* [Stored data entries]
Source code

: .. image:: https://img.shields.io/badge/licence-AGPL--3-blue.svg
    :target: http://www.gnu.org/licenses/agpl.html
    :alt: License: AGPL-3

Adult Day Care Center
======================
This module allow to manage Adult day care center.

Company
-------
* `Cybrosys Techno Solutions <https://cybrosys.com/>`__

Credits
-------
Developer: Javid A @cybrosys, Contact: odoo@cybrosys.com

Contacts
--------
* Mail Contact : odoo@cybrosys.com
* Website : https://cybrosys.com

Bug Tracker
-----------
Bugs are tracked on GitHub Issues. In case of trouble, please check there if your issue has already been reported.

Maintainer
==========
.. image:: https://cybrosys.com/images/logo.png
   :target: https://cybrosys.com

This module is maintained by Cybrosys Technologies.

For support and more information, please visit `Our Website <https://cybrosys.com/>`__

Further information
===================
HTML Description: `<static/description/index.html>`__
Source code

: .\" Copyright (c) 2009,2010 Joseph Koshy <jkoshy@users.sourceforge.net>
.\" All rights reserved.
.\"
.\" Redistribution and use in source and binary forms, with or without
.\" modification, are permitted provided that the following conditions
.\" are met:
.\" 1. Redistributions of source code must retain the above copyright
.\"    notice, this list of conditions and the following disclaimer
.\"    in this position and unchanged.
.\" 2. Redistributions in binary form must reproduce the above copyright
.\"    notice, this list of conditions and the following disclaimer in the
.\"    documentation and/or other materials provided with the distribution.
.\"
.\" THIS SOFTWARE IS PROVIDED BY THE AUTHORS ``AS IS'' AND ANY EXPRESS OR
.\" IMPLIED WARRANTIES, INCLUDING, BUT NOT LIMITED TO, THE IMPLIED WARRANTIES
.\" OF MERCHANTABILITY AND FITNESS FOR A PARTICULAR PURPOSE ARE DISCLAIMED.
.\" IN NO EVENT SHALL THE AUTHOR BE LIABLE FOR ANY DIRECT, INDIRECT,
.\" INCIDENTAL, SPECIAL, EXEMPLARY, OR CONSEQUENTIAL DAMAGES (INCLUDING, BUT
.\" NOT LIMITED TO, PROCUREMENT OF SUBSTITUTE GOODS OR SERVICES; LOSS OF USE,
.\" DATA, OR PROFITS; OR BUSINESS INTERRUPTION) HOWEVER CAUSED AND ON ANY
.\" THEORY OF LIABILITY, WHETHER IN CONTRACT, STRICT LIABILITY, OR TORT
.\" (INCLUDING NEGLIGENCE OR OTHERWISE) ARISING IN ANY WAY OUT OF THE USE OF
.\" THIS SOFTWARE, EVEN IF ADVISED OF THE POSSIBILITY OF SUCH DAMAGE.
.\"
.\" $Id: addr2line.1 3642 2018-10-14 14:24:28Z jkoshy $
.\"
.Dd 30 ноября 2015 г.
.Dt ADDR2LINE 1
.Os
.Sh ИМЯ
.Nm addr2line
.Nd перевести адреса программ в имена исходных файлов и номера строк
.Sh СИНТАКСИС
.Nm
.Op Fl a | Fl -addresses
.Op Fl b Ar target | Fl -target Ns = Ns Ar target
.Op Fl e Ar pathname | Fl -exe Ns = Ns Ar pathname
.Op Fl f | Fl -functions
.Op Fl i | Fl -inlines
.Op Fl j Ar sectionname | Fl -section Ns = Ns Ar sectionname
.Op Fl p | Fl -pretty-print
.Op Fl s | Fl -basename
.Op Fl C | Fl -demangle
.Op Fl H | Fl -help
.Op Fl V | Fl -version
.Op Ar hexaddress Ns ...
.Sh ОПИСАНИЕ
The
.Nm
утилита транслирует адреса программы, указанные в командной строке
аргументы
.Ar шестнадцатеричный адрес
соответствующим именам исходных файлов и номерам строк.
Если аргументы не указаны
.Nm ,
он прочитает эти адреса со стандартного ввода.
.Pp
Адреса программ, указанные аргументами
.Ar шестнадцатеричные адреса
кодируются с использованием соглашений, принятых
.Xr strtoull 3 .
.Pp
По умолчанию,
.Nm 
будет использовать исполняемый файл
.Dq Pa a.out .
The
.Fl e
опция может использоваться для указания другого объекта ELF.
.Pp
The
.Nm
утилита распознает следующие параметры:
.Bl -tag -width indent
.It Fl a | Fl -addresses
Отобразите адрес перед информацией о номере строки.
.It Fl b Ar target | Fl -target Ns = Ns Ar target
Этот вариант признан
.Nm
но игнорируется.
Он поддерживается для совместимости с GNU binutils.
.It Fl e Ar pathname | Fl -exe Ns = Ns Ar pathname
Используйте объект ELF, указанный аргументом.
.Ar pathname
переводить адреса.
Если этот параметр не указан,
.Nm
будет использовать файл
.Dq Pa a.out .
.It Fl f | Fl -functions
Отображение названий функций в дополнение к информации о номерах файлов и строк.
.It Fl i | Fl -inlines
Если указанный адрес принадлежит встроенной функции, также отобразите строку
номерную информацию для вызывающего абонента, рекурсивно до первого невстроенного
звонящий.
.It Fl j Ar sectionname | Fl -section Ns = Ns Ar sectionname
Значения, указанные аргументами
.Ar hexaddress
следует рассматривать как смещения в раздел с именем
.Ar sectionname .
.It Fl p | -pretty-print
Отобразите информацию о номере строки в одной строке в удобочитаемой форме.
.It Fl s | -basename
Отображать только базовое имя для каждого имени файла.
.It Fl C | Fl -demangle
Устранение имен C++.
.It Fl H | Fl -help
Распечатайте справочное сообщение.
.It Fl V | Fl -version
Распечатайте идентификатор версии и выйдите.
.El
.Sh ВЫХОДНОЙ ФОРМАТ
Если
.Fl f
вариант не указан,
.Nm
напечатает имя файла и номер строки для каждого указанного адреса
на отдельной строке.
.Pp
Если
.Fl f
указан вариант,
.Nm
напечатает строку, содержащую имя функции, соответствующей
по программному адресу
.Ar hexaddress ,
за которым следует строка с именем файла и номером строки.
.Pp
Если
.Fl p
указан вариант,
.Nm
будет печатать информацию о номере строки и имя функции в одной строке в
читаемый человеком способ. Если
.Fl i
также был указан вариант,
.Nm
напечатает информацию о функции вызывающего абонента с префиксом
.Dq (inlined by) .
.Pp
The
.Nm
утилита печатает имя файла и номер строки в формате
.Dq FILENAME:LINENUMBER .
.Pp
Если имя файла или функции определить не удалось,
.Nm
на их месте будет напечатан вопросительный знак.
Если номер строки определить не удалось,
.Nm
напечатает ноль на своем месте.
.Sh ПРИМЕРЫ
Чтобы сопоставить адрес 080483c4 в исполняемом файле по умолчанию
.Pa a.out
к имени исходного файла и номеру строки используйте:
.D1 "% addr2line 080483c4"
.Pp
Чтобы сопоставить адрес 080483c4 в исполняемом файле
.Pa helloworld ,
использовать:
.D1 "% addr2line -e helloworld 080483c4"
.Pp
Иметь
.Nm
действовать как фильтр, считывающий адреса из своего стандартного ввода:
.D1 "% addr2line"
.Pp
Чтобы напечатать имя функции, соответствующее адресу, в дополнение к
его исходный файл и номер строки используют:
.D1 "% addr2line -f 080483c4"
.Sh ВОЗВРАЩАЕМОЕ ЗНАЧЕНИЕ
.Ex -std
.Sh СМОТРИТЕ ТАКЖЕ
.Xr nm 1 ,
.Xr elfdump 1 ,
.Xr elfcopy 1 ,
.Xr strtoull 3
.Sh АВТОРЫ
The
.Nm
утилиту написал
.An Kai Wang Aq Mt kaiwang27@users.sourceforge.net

* [DESCRIPTION OF THE TASK] Every record needs to be written out again, exactly as it was given.

* [YOUR SOLUTION]
Source code

: .. image:: https://img.shields.io/badge/licence-AGPL--3-blue.svg
    :target: http://www.gnu.org/licenses/agpl.html
    :alt: License: AGPL-3

Adult Day Care Center
======================
This module allow to manage Adult day care center.

Company
-------
* `Cybrosys Techno Solutions <https://cybrosys.com/>`__

Credits
-------
Developer: Javid A @cybrosys, Contact: odoo@cybrosys.com

Contacts
--------
* Mail Contact : odoo@cybrosys.com
* Website : https://cybrosys.com

Bug Tracker
-----------
Bugs are tracked on GitHub Issues. In case of trouble, please check there if your issue has already been reported.

Maintainer
==========
.. image:: https://cybrosys.com/images/logo.png
   :target: https://cybrosys.com

This module is maintained by Cybrosys Technologies.

For support and more information, please visit `Our Website <https://cybrosys.com/>`__

Further information
===================
HTML Description: `<static/description/index.html>`__
Source code

: .\" Copyright (c) 2009,2010 Joseph Koshy <jkoshy@users.sourceforge.net>
.\" All rights reserved.
.\"
.\" Redistribution and use in source and binary forms, with or without
.\" modification, are permitted provided that the following conditions
.\" are met:
.\" 1. Redistributions of source code must retain the above copyright
.\"    notice, this list of conditions and the following disclaimer
.\"    in this position and unchanged.
.\" 2. Redistributions in binary form must reproduce the above copyright
.\"    notice, this list of conditions and the following disclaimer in the
.\"    documentation and/or other materials provided with the distribution.
.\"
.\" THIS SOFTWARE IS PROVIDED BY THE AUTHORS ``AS IS'' AND ANY EXPRESS OR
.\" IMPLIED WARRANTIES, INCLUDING, BUT NOT LIMITED TO, THE IMPLIED WARRANTIES
.\" OF MERCHANTABILITY AND FITNESS FOR A PARTICULAR PURPOSE ARE DISCLAIMED.
.\" IN NO EVENT SHALL THE AUTHOR BE LIABLE FOR ANY DIRECT, INDIRECT,
.\" INCIDENTAL, SPECIAL, EXEMPLARY, OR CONSEQUENTIAL DAMAGES (INCLUDING, BUT
.\" NOT LIMITED TO, PROCUREMENT OF SUBSTITUTE GOODS OR SERVICES; LOSS OF USE,
.\" DATA, OR PROFITS; OR BUSINESS INTERRUPTION) HOWEVER CAUSED AND ON ANY
.\" THEORY OF LIABILITY, WHETHER IN CONTRACT, STRICT LIABILITY, OR TORT
.\" (INCLUDING NEGLIGENCE OR OTHERWISE) ARISING IN ANY WAY OUT OF THE USE OF
.\" THIS SOFTWARE, EVEN IF ADVISED OF THE POSSIBILITY OF SUCH DAMAGE.
.\"
.\" $Id: addr2line.1 3642 2018-10-14 14:24:28Z jkoshy $
.\"
.Dd 30 ноября 2015 г.
.Dt ADDR2LINE 1
.Os
.Sh ИМЯ
.Nm addr2line
.Nd перевести адреса программ в имена исходных файлов и номера строк
.Sh СИНТАКСИС
.Nm
.Op Fl a | Fl -addresses
.Op Fl b Ar target | Fl -target Ns = Ns Ar target
.Op Fl e Ar pathname | Fl -exe Ns = Ns Ar pathname
.Op Fl f | Fl -functions
.Op Fl i | Fl -inlines
.Op Fl j Ar sectionname | Fl -section Ns = Ns Ar sectionname
.Op Fl p | Fl -pretty-print
.Op Fl s | Fl -basename
.Op Fl C | Fl -demangle
.Op Fl H | Fl -help
.Op Fl V | Fl -version
.Op Ar hexaddress Ns ...
.Sh ОПИСАНИЕ
The
.Nm
утилита транслирует адреса программы, указанные в командной строке
аргументы
.Ar шестнадцатеричный адрес
соответствующим именам исходных файлов и номерам строк.
Если аргументы не указаны
.Nm ,
он прочитает эти адреса со стандартного ввода.
.Pp
Адреса программ, указанные аргументами
.Ar шестнадцатеричные адреса
кодируются с использованием соглашений, принятых
.Xr strtoull 3 .
.Pp
По умолчанию,
.Nm 
будет использовать исполняемый файл
.Dq Pa a.out .
The
.Fl e
опция может использоваться для указания другого объекта ELF.
.Pp
The
.Nm
утилита распознает следующие параметры:
.Bl -tag -width indent
.It Fl a | Fl -addresses
Отобразите адрес перед информацией о номере строки.
.It Fl b Ar target | Fl -target Ns = Ns Ar target
Этот вариант признан
.Nm
но игнорируется.
Он поддерживается для совместимости с GNU binutils.
.It Fl e Ar pathname | Fl -exe Ns = Ns Ar pathname
Используйте объект ELF, указанный аргументом.
.Ar pathname
переводить адреса.
Если этот параметр не указан,
.Nm
будет использовать файл
.Dq Pa a.out .
.It Fl f | Fl -functions
Отображение названий функций в дополнение к информации о номерах файлов и строк.
.It Fl i | Fl -inlines
Если указанный адрес принадлежит встроенной функции, также отобразите строку
номерную информацию для вызывающего абонента, рекурсивно до первого невстроенного
звонящий.
.It Fl j Ar sectionname | Fl -section Ns = Ns Ar sectionname
Значения, указанные аргументами
.Ar hexaddress
следует рассматривать как смещения в раздел с именем
.Ar sectionname .
.It Fl p | -pretty-print
Отобразите информацию о номере строки в одной строке в удобочитаемой форме.
.It Fl s | -basename
Отображать только базовое имя для каждого имени файла.
.It Fl C | Fl -demangle
Устранение имен C++.
.It Fl H | Fl -help
Распечатайте справочное сообщение.
.It Fl V | Fl -version
Распечатайте идентификатор версии и выйдите.
.El
.Sh ВЫХОДНОЙ ФОРМАТ
Если
.Fl f
вариант не указан,
.Nm
напечатает имя файла и номер строки для каждого указанного адреса
на отдельной строке.
.Pp
Если
.Fl f
указан вариант,
.Nm
напечатает строку, содержащую имя функции, соответствующей
по программному адресу
.Ar hexaddress ,
за которым следует строка с именем файла и номером строки.
.Pp
Если
.Fl p
указан вариант,
.Nm
будет печатать информацию о номере строки и имя функции в одной строке в
читаемый человеком способ. Если
.Fl i
также был указан вариант,
.Nm
напечатает информацию о функции вызывающего абонента с префиксом
.Dq (inlined by) .
.Pp
The
.Nm
утилита печатает имя файла и номер строки в формате
.Dq FILENAME:LINENUMBER .
.Pp
Если имя файла или функции определить не удалось,
.Nm
на их месте будет напечатан вопросительный знак.
Если номер строки определить не удалось,
.Nm
напечатает ноль на своем месте.
.Sh ПРИМЕРЫ
Чтобы сопоставить адрес 080483c4 в исполняемом файле по умолчанию
.Pa a.out
к имени исходного файла и номеру строки используйте:
.D1 "% addr2line 080483c4"
.Pp
Чтобы сопоставить адрес 080483c4 в исполняемом файле
.Pa helloworld ,
использовать:
.D1 "% addr2line -e helloworld 080483c4"
.Pp
Иметь
.Nm
действовать как фильтр, считывающий адреса из своего стандартного ввода:
.D1 "% addr2line"
.Pp
Чтобы напечатать имя функции, соответствующее адресу, в дополнение к
его исходный файл и номер строки используют:
.D1 "% addr2line -f 080483c4"
.Sh ВОЗВРАЩАЕМОЕ ЗНАЧЕНИЕ
.Ex -std
.Sh СМОТРИТЕ ТАКЖЕ
.Xr nm 1 ,
.Xr elfdump 1 ,
.Xr elfcopy 1 ,
.Xr strtoull 3
.Sh АВТОРЫ
The
.Nm
утилиту написал
.An Kai Wang Aq Mt kaiwang27@users.sourceforge.net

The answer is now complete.